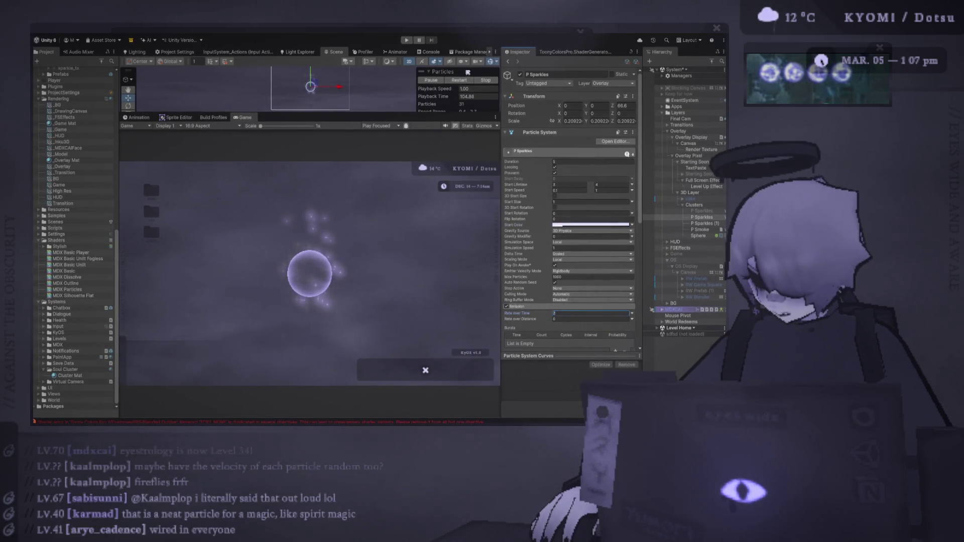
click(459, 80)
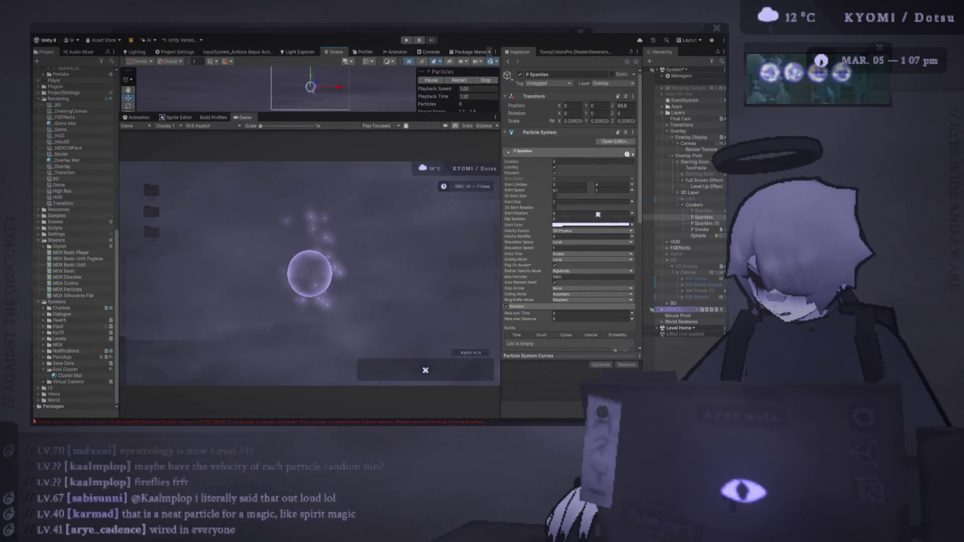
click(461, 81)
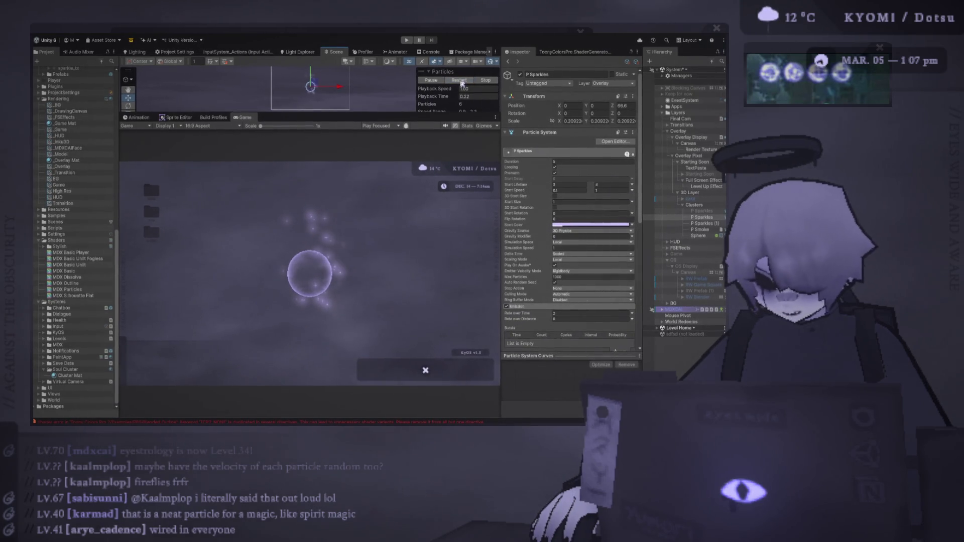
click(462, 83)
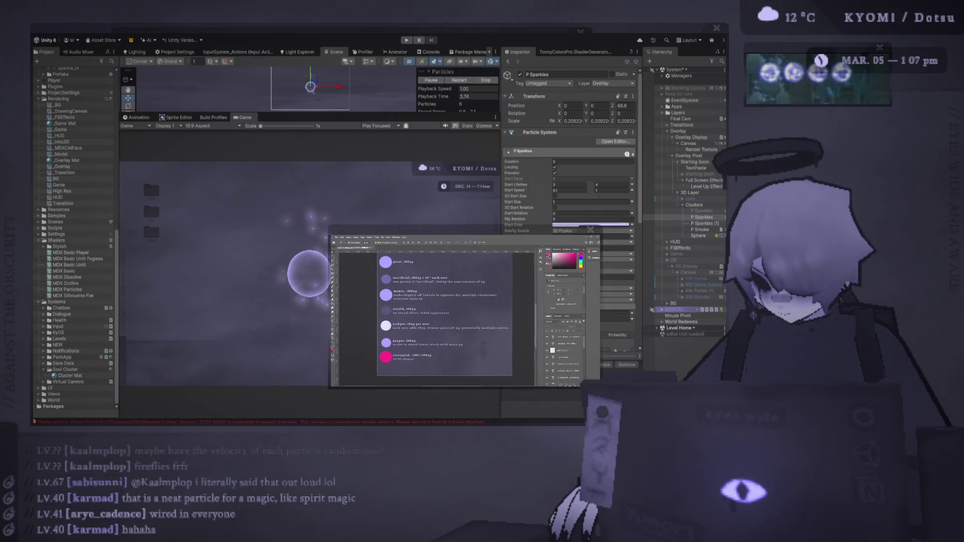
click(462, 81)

# What you should do:
An unaltered copy of the material, without images, should be set down.

# Answer area:
click(459, 80)
click(461, 81)
click(462, 83)
click(462, 81)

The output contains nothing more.